1. According to the summary of the grounds for appeal (based on factual errors and misapprehension of legal principles), on March 11, 2017, an agreement between the shareholders (hereinafter “instant agreement”) with respect to the allocation of duties, exercise of rights, performance of obligations, etc. related to the management of G Co., Ltd. (hereinafter “G”), and on March 17, 2015, the agreement between the shareholders stating the contents of the said agreement is an agreement between the shareholders (hereinafter “instant agreement”) and the share acquisition agreement with intent to transfer KRW 7,849,293 of G shares from H Co., Ltd. (hereinafter “H”) to KRW 2 billion from H Co., Ltd. (hereinafter “instant share acquisition agreement”). According to the share acquisition agreement, the victim deposited the share acquisition agreement with the account under the name of the Defendant in order to acquire G shares, and KRW 2 billion was delivered to the victim through the purchase price.

Therefore, as long as the Defendant received a refund of KRW 1.466 billion, which is a part of the above money due to the termination of the G share acquisition contract, the above KRW 1.466 billion is owned by the victim and is obligated to immediately return it to the victim. Thus, the Defendant’s arbitrary consumption of KRW 1.466 billion constitutes embezzlement.

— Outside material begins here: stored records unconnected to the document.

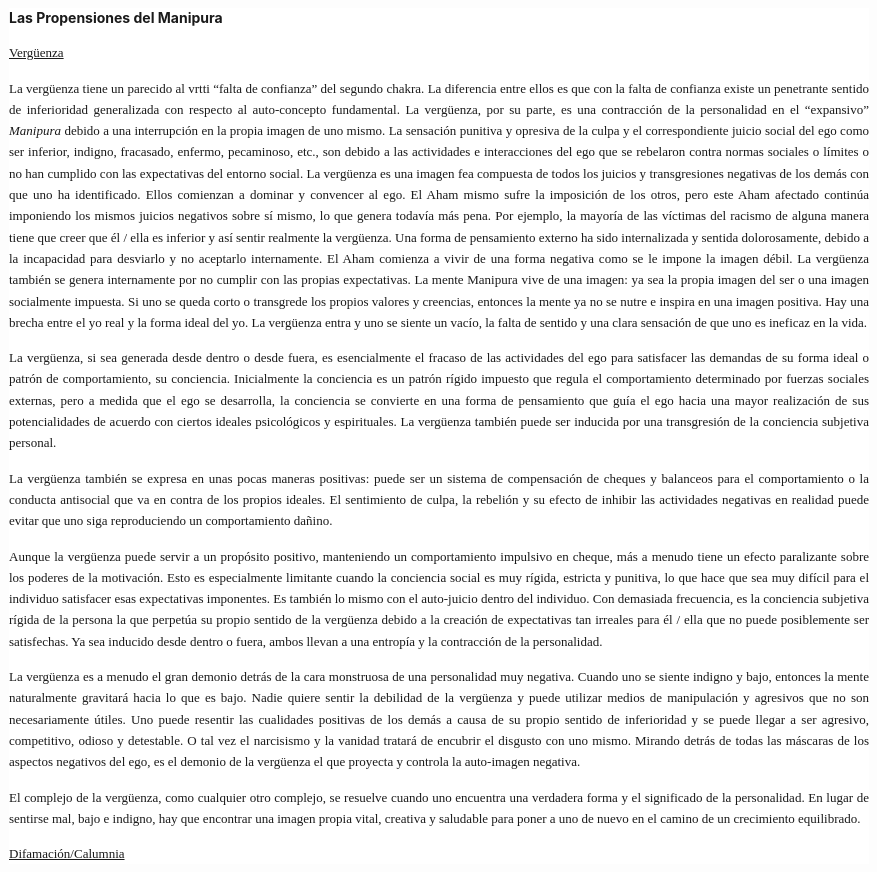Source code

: <strong>Las Propensiones del Manipura</strong>
<p class="western"><span style="font-family: Ubuntu;"><span style="font-size: small;"><u>Vergüenza</u></span></span></p>
<p class="western" align="JUSTIFY"><span style="font-family: Ubuntu;"><span style="font-size: small;"> La vergüenza tiene un parecido al vrtti “falta de confianza” del segundo chakra. La diferencia entre ellos es que con la falta de confianza existe un penetrante sentido de inferioridad generalizada con respecto al auto-concepto fundamental. La vergüenza, por su parte, es una contracción de la personalidad en el “expansivo” </span><span style="font-size: small;"><i>Manipura</i></span><span style="font-size: small;"> debido a una interrupción en la propia imagen de uno mismo. La sensación punitiva y opresiva de la culpa y el correspondiente juicio social del ego como ser inferior, indigno, fracasado, enfermo, pecaminoso, etc., son debido a las actividades e interacciones del ego que se rebelaron contra normas sociales o límites o no han cumplido con las expectativas del entorno social. La vergüenza es una imagen fea compuesta de todos los juicios y transgresiones negativas de los demás con que uno ha identificado. Ellos comienzan a dominar y convencer al ego. El Aham mismo sufre la imposición de los otros, pero este Aham afectado continúa imponiendo los mismos juicios negativos sobre sí mismo, lo que genera todavía más pena. Por ejemplo, la mayoría de las víctimas del racismo de alguna manera tiene que creer que él / ella es inferior y así sentir realmente la vergüenza. Una forma de pensamiento externo ha sido internalizada y sentida dolorosamente, debido a la incapacidad para desviarlo y no aceptarlo internamente. El Aham comienza a vivir de una forma negativa como se le impone la imagen débil. La vergüenza también se genera internamente por no cumplir con las propias expectativas. La mente Manipura vive de una imagen: ya sea la propia imagen del ser o una imagen socialmente impuesta. Si uno se queda corto o transgrede los propios valores y creencias, entonces la mente ya no se nutre e inspira en una imagen positiva. Hay una brecha entre el yo real y la forma ideal del yo. La vergüenza entra y uno se siente un vacío, la falta de sentido y una clara sensación de que uno es ineficaz en la vida.</span></span></p>
<p class="western" align="JUSTIFY"><span style="font-family: Ubuntu;"><span style="font-size: small;"> La vergüenza, si sea generada desde dentro o desde fuera, es esencialmente el fracaso de las actividades del ego para satisfacer las demandas de su forma ideal o patrón de comportamiento, su conciencia. Inicialmente la conciencia es un patrón rígido impuesto que regula el comportamiento determinado por fuerzas sociales externas, pero a medida que el ego se desarrolla, la conciencia se convierte en una forma de pensamiento que guía el ego hacia una mayor realización de sus potencialidades de acuerdo con ciertos ideales psicológicos y espirituales. La vergüenza también puede ser inducida por una transgresión de la conciencia subjetiva personal.</span></span></p>
<p class="western" align="JUSTIFY"><span style="font-family: Ubuntu;"><span style="font-size: small;"> La vergüenza también se expresa en unas pocas maneras positivas: puede ser un sistema de compensación de cheques y balanceos para el comportamiento o la conducta antisocial que va en contra de los propios ideales. El sentimiento de culpa, la rebelión y su efecto de inhibir las actividades negativas en realidad puede evitar que uno siga reproduciendo un comportamiento dañino.</span></span></p>
<p class="western" align="JUSTIFY"><span style="font-family: Ubuntu;"><span style="font-size: small;"> Aunque la vergüenza puede servir a un propósito positivo, manteniendo un comportamiento impulsivo en cheque, más a menudo tiene un efecto paralizante sobre los poderes de la motivación. Esto es especialmente limitante cuando la conciencia social es muy rígida, estricta y punitiva, lo que hace que sea muy difícil para el individuo satisfacer esas expectativas imponentes. Es también lo mismo con el auto-juicio dentro del individuo. Con demasiada frecuencia, es la conciencia subjetiva rígida de la persona la que perpetúa su propio sentido de la vergüenza debido a la creación de expectativas tan irreales para él / ella que no puede posiblemente ser satisfechas. Ya sea inducido desde dentro o fuera, ambos llevan a una entropía y la contracción de la personalidad.</span></span></p>
<p class="western" align="JUSTIFY"><span style="font-family: Ubuntu;"><span style="font-size: small;">La vergüenza es a menudo el gran demonio detrás de la cara monstruosa de una personalidad muy negativa. Cuando uno se siente indigno y bajo, entonces la mente naturalmente gravitará hacia lo que es bajo. Nadie quiere sentir la debilidad de la vergüenza y puede utilizar medios de manipulación y agresivos que no son necesariamente útiles. Uno puede resentir las cualidades positivas de los demás a causa de su propio sentido de inferioridad y se puede llegar a ser agresivo, competitivo, odioso y detestable. O tal vez el narcisismo y la vanidad tratará de encubrir el disgusto con uno mismo. Mirando detrás de todas las máscaras de los aspectos negativos del ego, es el demonio de la vergüenza el que proyecta y controla la auto-imagen negativa.</span></span></p>
<p class="western" align="JUSTIFY"><span style="font-family: Ubuntu;"><span style="font-size: small;"> El complejo de la vergüenza, como cualquier otro complejo, se resuelve cuando uno encuentra una verdadera forma y el significado de la personalidad. En lugar de sentirse mal, bajo e indigno, hay que encontrar una imagen propia vital, creativa y saludable para poner a uno de nuevo en el camino de un crecimiento equilibrado.</span></span></p>
<p class="western" align="JUSTIFY"><span style="font-family: Ubuntu;"><span style="font-size: small;"><u>Difamación/Calumnia</u></span></span></p>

Nevertheless, the judgment of the court below which did not recognize this part of the facts charged is erroneous by mistake and misapprehension of legal principles.

2. Determination

A. In full view of the following circumstances acknowledged by the evidence duly adopted and investigated, the lower court determined that the party to the instant agreement and the agreement on acquisition of shares, namely, a person who actually takes over G shares and management rights, is the Defendant, and that KRW 2 billion paid as the acquisition price of G shares and management rights, is the Defendant borrowed money from the Victim F. The lower court recognized that the Defendant was the victim’s ownership of KRW 1.4 billion out of the amount returned due to the agreement between the shareholders of the instant case and the cancellation of the agreement on acquisition of shares and the agreement on acquisition of shares.